=== Problem details ===
Tally the lines below that contain the word "csdnimg", then give the tally alone.

┌─ Given data

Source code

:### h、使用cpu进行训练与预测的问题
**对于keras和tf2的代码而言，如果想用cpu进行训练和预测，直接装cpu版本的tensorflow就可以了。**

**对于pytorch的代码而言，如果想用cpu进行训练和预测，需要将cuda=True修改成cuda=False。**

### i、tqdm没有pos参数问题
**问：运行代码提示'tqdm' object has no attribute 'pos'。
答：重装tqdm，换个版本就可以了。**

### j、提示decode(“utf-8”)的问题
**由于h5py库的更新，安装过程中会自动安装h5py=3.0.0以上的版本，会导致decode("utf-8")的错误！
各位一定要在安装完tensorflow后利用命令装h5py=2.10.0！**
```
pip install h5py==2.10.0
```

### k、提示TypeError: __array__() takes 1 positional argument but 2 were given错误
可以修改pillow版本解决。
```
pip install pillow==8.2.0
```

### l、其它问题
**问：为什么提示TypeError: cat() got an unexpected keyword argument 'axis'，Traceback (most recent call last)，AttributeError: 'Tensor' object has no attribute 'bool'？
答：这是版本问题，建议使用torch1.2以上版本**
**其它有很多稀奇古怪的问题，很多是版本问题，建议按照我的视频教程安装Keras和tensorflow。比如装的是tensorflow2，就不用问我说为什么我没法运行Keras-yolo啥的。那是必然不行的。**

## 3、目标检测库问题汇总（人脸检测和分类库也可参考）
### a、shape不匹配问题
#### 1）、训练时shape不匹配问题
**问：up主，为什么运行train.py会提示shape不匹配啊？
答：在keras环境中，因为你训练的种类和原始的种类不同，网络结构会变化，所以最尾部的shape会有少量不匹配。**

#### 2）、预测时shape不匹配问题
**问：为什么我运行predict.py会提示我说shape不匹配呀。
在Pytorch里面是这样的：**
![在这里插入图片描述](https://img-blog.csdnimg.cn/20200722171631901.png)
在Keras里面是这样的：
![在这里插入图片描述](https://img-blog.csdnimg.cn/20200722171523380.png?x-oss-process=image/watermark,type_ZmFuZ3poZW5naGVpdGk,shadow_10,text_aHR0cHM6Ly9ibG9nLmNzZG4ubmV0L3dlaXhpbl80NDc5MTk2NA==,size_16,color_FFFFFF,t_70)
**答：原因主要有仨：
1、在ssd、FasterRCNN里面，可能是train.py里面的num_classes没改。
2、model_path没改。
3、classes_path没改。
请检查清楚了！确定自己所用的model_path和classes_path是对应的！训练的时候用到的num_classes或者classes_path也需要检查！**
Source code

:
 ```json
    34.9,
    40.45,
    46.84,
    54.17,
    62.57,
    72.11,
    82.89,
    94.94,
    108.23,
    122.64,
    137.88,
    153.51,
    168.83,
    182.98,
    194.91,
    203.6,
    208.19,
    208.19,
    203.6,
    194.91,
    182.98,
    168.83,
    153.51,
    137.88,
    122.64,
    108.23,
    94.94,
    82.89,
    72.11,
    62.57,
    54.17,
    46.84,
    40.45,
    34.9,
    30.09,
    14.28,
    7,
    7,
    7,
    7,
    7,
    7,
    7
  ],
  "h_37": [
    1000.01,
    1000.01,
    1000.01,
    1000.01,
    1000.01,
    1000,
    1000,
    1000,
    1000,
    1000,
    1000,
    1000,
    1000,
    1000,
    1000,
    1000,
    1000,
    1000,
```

└─

=== Result for this task ===
2